To write a where clause with Pandas, proceed as following:
your_df.query('your_condition').groupby('your_col')
#Example:
interviews_df.query ("language == 'Python'").groupby("language")["salary"].mean()
To write a having clause in Pandas proceed as following:
your_df.groupby('your_col').filter(lambda_function)
#Example:
interviews_df.groupby('language').filter(lambda g: len(g) > 3)
Create example data
We’ll start by creating a sample DataFrame based on an imaginary HR dataset.
import pandas as pd
month = ['December', 'September', 'September', 'December', 'June', 'November']
language = ['Python', 'Python', 'R', 'Python', 'R', 'Python']
salary = [108.0, 143.0, 169.0, 149.0, 139.0, 121.0]
data = dict(month = month, language = language, salary = salary)

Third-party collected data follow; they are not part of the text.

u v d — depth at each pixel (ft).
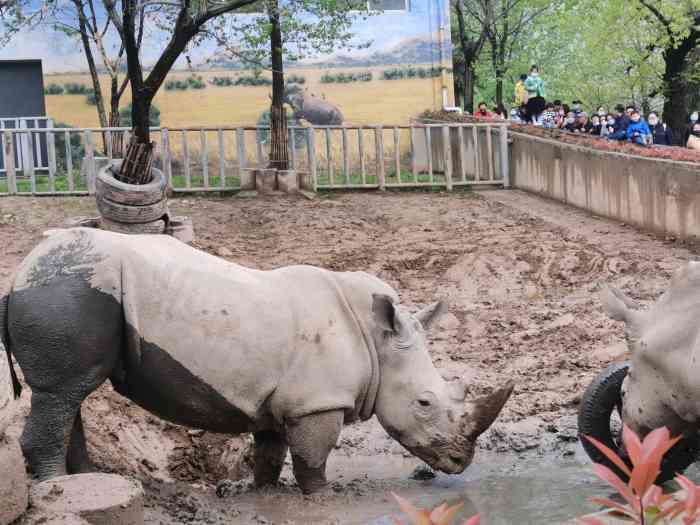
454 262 50.44
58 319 20.59
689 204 52.13
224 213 62.13
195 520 21.21
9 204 60.90
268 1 63.00
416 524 8.63
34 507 16.84
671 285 21.53
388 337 22.86
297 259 51.34
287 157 71.31
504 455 27.37
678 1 104.12
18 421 25.63
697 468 25.16
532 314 42.45
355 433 29.53
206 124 91.45
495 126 73.05
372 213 63.10
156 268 21.47
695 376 20.47
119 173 48.93
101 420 27.89
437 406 22.71
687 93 112.68
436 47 94.89
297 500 22.56
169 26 87.30
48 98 87.76
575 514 21.62
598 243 53.21
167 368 21.39
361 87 94.17
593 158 61.41
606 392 23.44
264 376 21.79
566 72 146.30
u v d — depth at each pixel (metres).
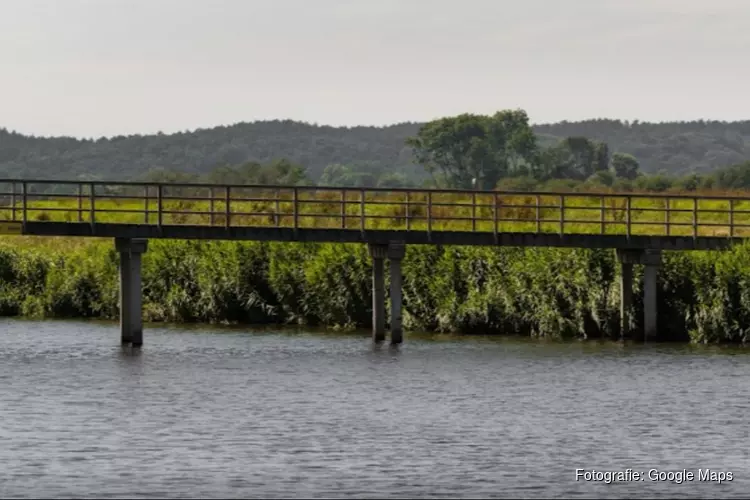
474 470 83.06
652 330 140.88
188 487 78.81
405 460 85.50
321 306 159.00
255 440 91.12
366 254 156.75
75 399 107.12
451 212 179.12
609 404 104.81
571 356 131.12
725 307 139.75
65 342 145.75
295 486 79.12
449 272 151.88
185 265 166.88
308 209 185.38
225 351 136.75
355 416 100.00
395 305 141.75
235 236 137.12
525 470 83.25
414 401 106.44
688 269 143.50
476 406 104.25
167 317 168.00
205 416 99.81
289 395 109.31
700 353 132.50
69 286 177.50
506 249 150.75
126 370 123.31
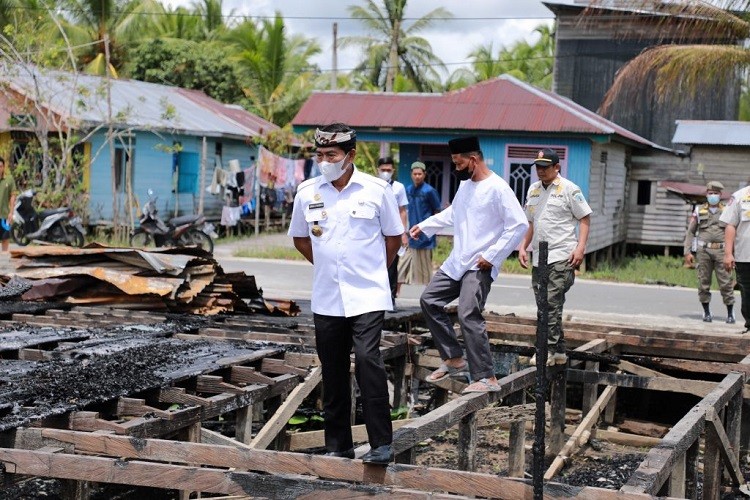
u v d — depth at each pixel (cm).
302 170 2789
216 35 4228
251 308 978
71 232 1978
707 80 1955
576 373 785
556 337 747
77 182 2203
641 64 1950
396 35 4169
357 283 473
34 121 2258
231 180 2533
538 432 418
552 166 736
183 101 2873
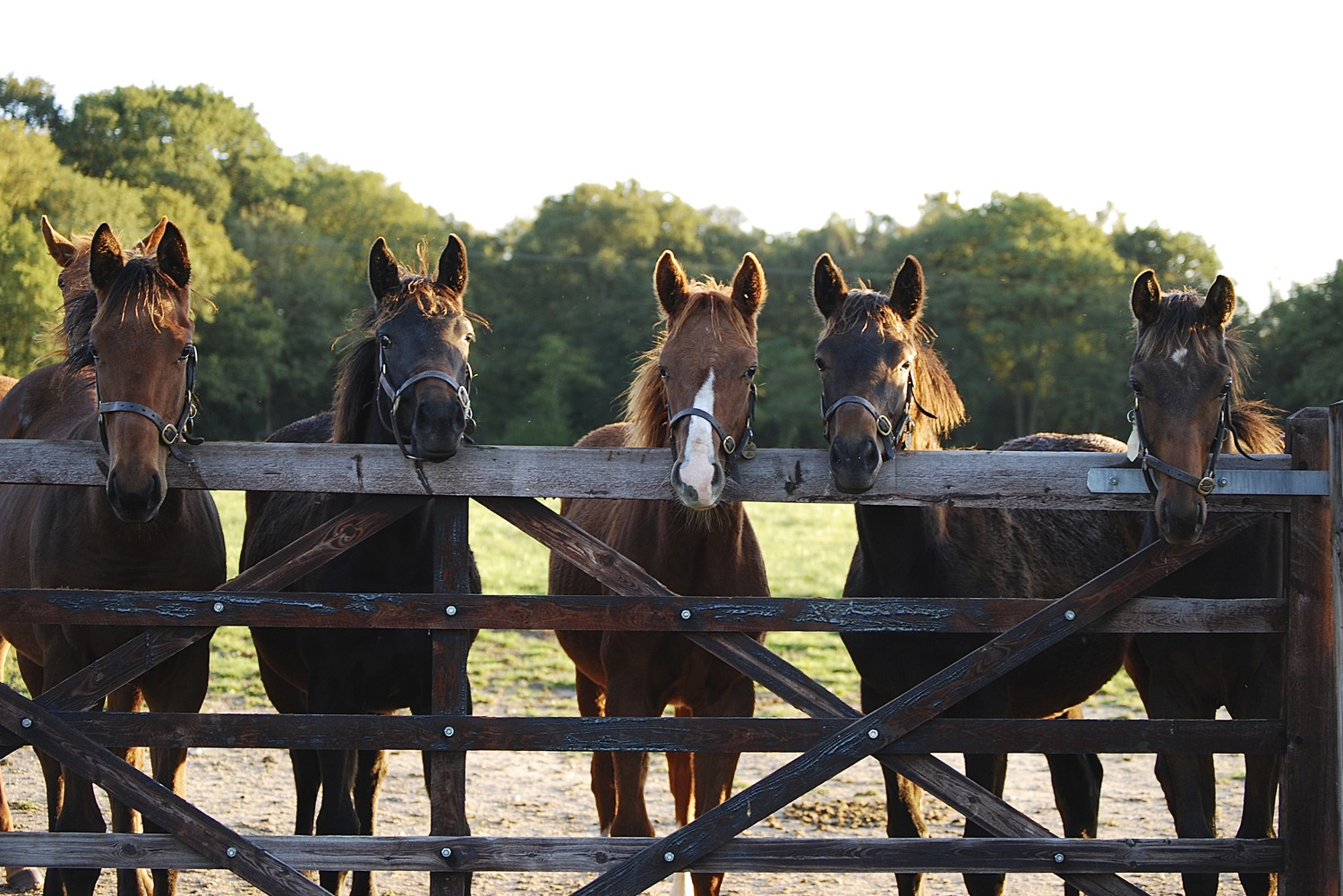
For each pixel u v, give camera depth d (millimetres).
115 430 3160
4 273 26297
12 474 3219
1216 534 3273
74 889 3646
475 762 6582
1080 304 44688
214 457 3238
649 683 4191
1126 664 4930
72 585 3857
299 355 40625
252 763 6379
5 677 7703
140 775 3143
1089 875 3266
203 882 4656
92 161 45969
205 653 3926
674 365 3674
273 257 42469
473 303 49062
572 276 49906
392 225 52531
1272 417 4387
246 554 5238
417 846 3180
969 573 4070
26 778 5961
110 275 3383
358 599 3170
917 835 3824
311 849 3174
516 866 3186
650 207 54250
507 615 3182
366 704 4070
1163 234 50062
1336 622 3230
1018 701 4316
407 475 3242
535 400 44688
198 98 50938
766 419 42938
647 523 4293
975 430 46219
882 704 4133
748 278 3979
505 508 3273
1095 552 4754
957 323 45938
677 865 3182
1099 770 4848
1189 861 3256
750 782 6234
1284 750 3271
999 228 48688
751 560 4461
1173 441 3199
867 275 50531
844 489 3342
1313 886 3258
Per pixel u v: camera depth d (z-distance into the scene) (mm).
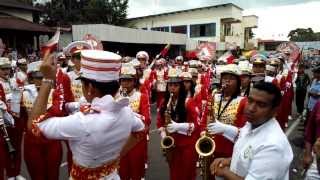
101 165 2855
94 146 2721
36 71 5812
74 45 6090
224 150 4695
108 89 2791
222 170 2957
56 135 2648
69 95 5883
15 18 25531
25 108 5980
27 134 5344
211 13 51094
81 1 48094
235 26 56688
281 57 11602
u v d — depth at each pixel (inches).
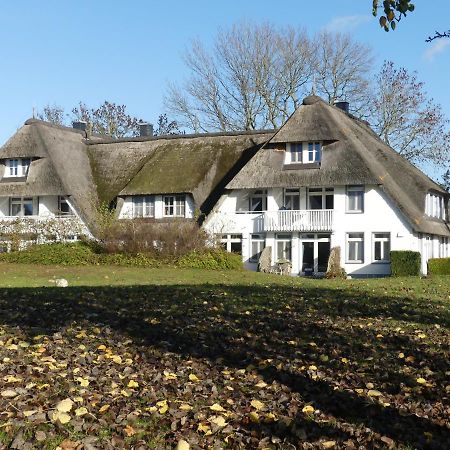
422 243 1541.6
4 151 1786.4
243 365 381.7
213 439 274.1
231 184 1568.7
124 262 1314.0
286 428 287.4
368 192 1502.2
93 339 431.2
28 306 546.0
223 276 1073.5
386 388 345.7
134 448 262.4
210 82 2249.0
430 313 560.7
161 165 1732.3
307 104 1620.3
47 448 255.9
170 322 484.4
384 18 306.0
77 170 1812.3
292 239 1555.1
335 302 603.8
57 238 1598.2
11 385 316.8
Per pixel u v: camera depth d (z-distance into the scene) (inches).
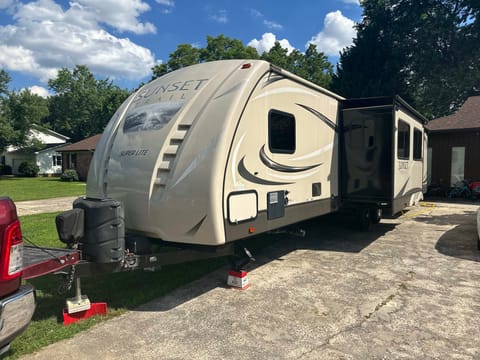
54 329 132.0
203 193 144.3
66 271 128.3
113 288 173.9
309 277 190.2
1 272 88.9
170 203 150.5
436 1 923.4
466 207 443.8
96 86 2251.5
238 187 156.4
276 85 181.2
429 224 336.5
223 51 1283.2
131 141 168.6
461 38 918.4
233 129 151.0
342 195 268.1
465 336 127.4
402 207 278.8
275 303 156.6
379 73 788.0
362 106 258.2
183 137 154.1
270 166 179.0
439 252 237.0
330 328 133.6
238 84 158.6
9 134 1177.4
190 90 165.3
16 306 90.7
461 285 176.6
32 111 1250.0
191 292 170.2
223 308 151.7
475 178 533.3
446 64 961.5
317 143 227.1
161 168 153.9
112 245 135.4
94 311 143.4
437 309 149.3
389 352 117.3
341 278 188.1
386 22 934.4
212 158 145.0
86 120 2158.0
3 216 89.8
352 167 263.6
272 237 285.0
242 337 127.3
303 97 208.1
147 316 144.1
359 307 151.8
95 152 190.1
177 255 154.6
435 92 985.5
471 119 549.6
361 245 258.7
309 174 218.5
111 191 169.5
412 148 303.1
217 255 155.0
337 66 833.5
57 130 2149.4
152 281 183.6
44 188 778.2
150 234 159.3
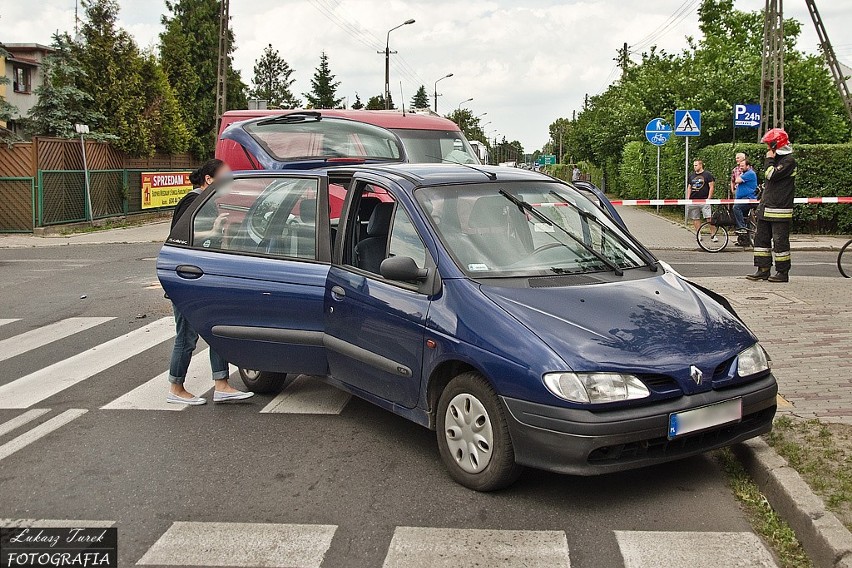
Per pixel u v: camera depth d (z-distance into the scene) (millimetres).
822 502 4160
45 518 4473
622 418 4227
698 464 5133
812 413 5605
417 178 5641
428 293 5008
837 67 22469
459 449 4816
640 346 4449
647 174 34094
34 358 8320
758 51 30031
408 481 4926
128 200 28906
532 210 5590
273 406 6516
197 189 6586
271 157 12023
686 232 21484
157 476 5070
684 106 29203
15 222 24188
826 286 11055
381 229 5621
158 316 10438
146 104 34875
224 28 29922
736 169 17797
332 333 5672
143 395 6875
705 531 4203
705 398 4445
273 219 6133
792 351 7320
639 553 3959
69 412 6426
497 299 4734
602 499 4617
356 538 4172
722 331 4789
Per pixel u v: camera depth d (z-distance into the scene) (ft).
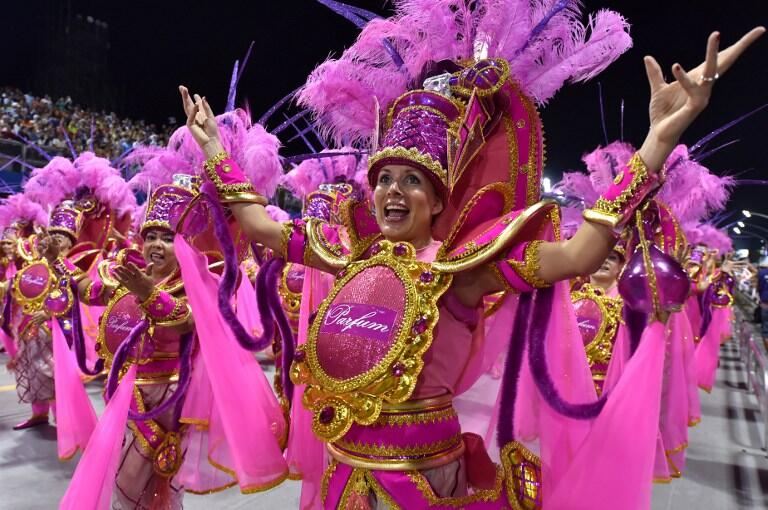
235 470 7.29
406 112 5.41
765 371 15.47
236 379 6.84
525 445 5.69
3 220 17.97
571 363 5.48
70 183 14.33
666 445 11.78
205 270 7.41
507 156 5.54
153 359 8.18
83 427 10.90
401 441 4.94
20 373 15.17
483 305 5.48
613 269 11.47
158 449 7.94
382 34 5.99
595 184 10.54
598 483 5.06
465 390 5.52
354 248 5.87
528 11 5.72
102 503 7.21
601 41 5.47
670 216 9.31
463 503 4.99
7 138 35.27
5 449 13.65
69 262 10.49
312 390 5.21
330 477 5.25
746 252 44.55
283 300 15.98
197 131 7.00
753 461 14.39
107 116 53.16
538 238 5.10
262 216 6.59
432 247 5.52
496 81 5.25
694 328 19.33
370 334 4.86
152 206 8.61
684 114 4.32
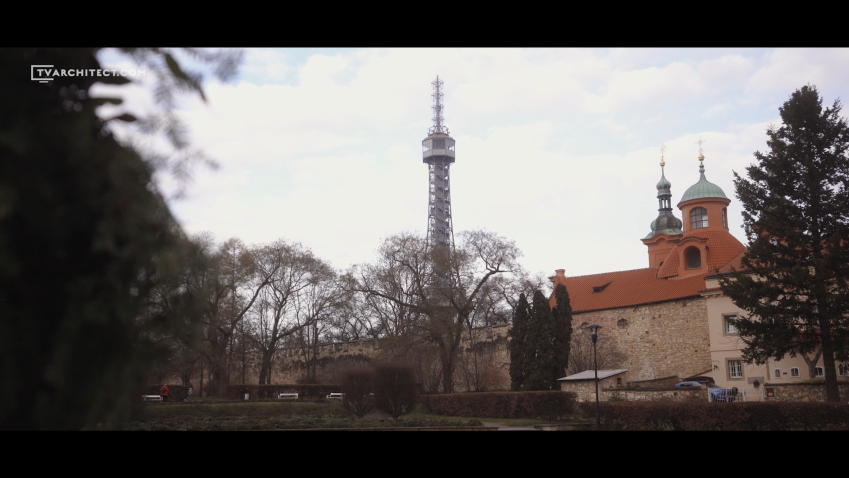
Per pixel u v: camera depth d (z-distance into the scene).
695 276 55.88
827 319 31.62
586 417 30.61
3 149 2.56
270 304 55.69
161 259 2.70
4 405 2.65
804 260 34.41
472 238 49.19
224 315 40.88
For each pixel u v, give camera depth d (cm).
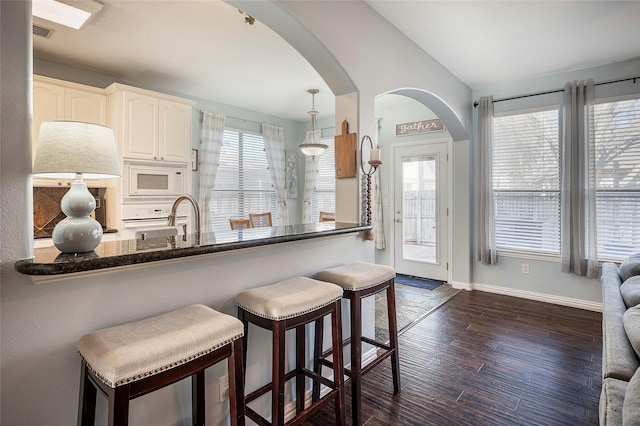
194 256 137
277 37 300
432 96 340
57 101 333
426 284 464
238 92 459
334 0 216
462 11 255
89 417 107
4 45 98
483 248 420
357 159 237
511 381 224
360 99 237
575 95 358
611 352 116
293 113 575
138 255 115
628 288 175
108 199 378
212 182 491
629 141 344
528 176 402
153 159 378
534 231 400
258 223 496
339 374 165
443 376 232
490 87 423
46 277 103
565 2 245
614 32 289
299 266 193
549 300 389
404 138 506
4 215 99
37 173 109
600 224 360
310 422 189
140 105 366
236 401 122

interviews_df = pd.DataFrame(data=data)
Let’s look into our data:
interviews_df.head()
month | language | salary | |
---|---|---|---|
0 | December | Python | 108.0 |
1 | September | Python | 143.0 |
2 | September | R | 169.0 |
3 | December | Python | 149.0 |
4 | June | R | 139.0 |
We can easily aggregate the data by language using the snippet below
interviews_df.groupby('language')["salary"].mean().reset_index()
language | salary | |
---|---|---|
0 | Python | 160.25 |
1 | R | 154.00 |
Aggregate by a specific column value
In our fist example we would like to aggregate the data by the language column, but only take under consideration those rows that includes the ‘Python’ value. This is similar to writing a WHERE clause in SQL. In Pandas we’ll use the DataFrame query() method, that allows to filter only the relevant rows to aggregate and then grouped them.
(interviews_df
.query ("language == 'Python'")
.groupby("language")["salary"].mean()
.reset_index())
This returns the following results:
language | salary | |
---|---|---|
0 | Python | 160.25 |
Group with multiple conditions
In this example we will use a complex condition to filter out our data, for example we would like to group only records pertaining to the Python language with salary bigger than 130K:
(interviews_df
.query ("language == 'Python' & salary > 130")
.groupby("month")["salary"].mean()
.reset_index())
This will return the following:
month | salary | |
---|---|---|
0 | December | 158.5 |
1 | November | 181.0 |
2 | September | 143.0 |
Group by count and filter by group size
In this example we will write an SQL having clause in Pandas. We’ll use the filter function and write a lambda function that will filter out languages with less than three observations:
interviews_df.groupby('language').filter(lambda g: len(g) > 3)
This return only the rows related to the Python language related interviews:
month | language | salary | |
---|---|---|---|
0 | December | Python | 168.0 |
1 | September | Python | 143.0 |
3 | December | Python | 149.0 |
5 | November | Python | 181.0 |
Aggregate and filter by sum of values
Similary we can filter our by sum or average values. In this case we would like to filter out those rows related to languages which aggregated salary was lower than 400K.
interviews_df.groupby('language').filter(lambda g: g['salary'].sum() < 400)